How Do You Withdraw Money From a Savings Account?

Taking money out of your savings account is a bit different from making a checking account withdrawal. Under federal law, you’re limited to making six withdrawals or transfers from your savings account every month. If you go over these six, your bank may charge you a fee. Huh? You’re gonna get charged for the privilege of accessing your own money? Yeah, those are the rules. So check what these fees are with the bank beforehand. This is also another reason to leave your savings account alone, top it off regularly and just watch your money grow.  

How Much Should You Keep in a Savings Account?

This is where budgeting and taking control of your money really pays off—literally! If you can plan how you spend your hard-earned cash, and regularly pay into your savings account, not only will it keep growing—because of the interest—but you’ll also avoid the fees that your bank could charge if your balance falls below a certain level.

Calculate the growth of your savings account with this free tool.

Some banks charge minimum balance fees or annual fees for savings less than $500, for example. These fees can stack up (and eat into your savings!).

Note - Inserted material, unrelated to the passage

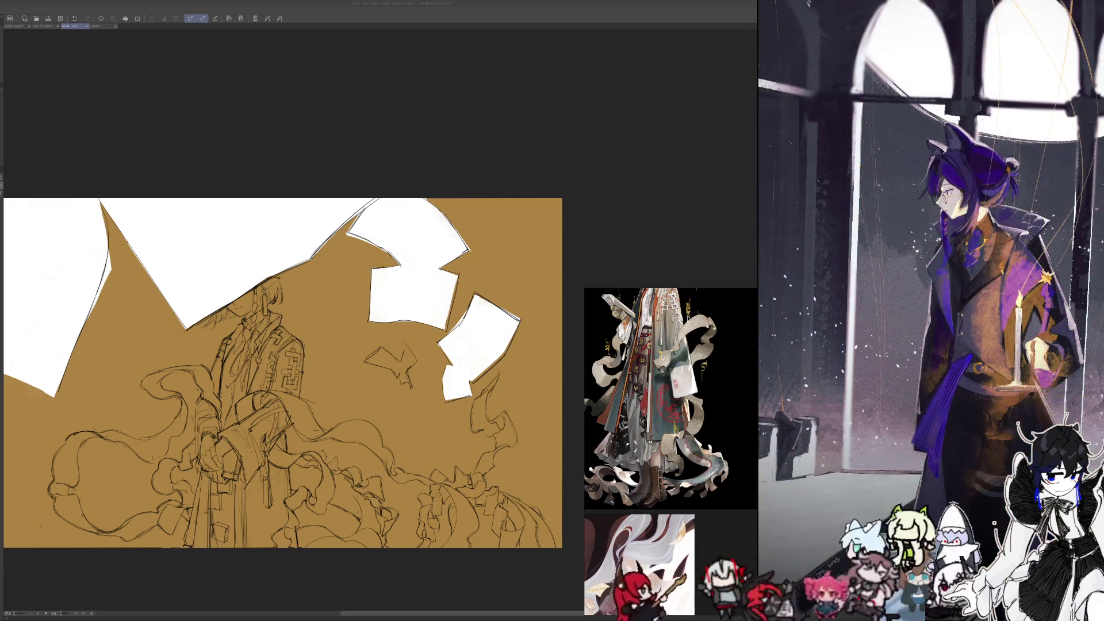
pyautogui.press('space')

But with the help of tools like Ramsey+, you can plan and budget to keep your savings account healthy and going in the right direction.

You could even set a goal to motivate you. We recommend it! Had your eye on a dream car or vacation? Use the price tag as your next savings goal in the account. Again, before you decide to open an account, look closely at the bank’s charges and fees. After all, we want you to build on what you have.  

Are There Other Types of Savings Accounts?

If a savings account doesn’t feel like the right fit, there are other ways that banks and credit unions (which are not-for-profit, member-owned financial institutions) can help you save your money. They’re secure, federally insured and will earn interest for you:

Money Market Accounts

A money market account is a great place to stockpile an emergency fund because they have good interest rates, require a higher minimum balance and limit the amount of transactions you can make every month. (That’s banker talk for “Not Your Pizza Fund.”) With a money market account, you also get a debit card and checkbook. Perfect when you’re faced with unexpected emergencies like needing to replace your air conditioner on a 100-degree day—you’re able to handle the situation with a check or swipe of that debit card for immediate access to your savings.

Certificates of Deposit

Certificates of Deposit (CDs) are accounts that sometimes offer high annual interest rate returns. But keep in mind that CDs need a commitment from you about how long you hold the account. The longer you commit, the higher guaranteed rate of interest you’ll get. Warning! Withdrawing money from a certificate of deposit comes with big penalty fees, so this type of account should only be for money you won’t need to touch until the term comes to an end.

Do You Need a Savings Account?

Everyone needs to have a go-to place—separate from a regular checking account—containing three to six months’ worth of expenses, which can be accessed quickly and easily. That’s what you call your emergency fund! For most people, the high minimum balance required in a money market account puts it out of reach to house an emergency fund. But a normal savings account works great for anyone!

Before you think about opening a separate savings account, it’s important to have a fully funded emergency fund in place first. We recommend you dedicate this savings account for nothing but big sudden expenses like root canals, slipped transmissions or flooded bathrooms. Emergency funds are essential because they cover those unexpected but necessary items everybody pays for now and then.

Once your emergency fund’s in place in a normal savings account, then yes, an additional savings account is a good idea—as long as you can commit to it and keep putting money in. The benefit of having one is that you can save and plan for the future with it in mind, knowing you have funds for those trips away or big purchases you’ve always wanted.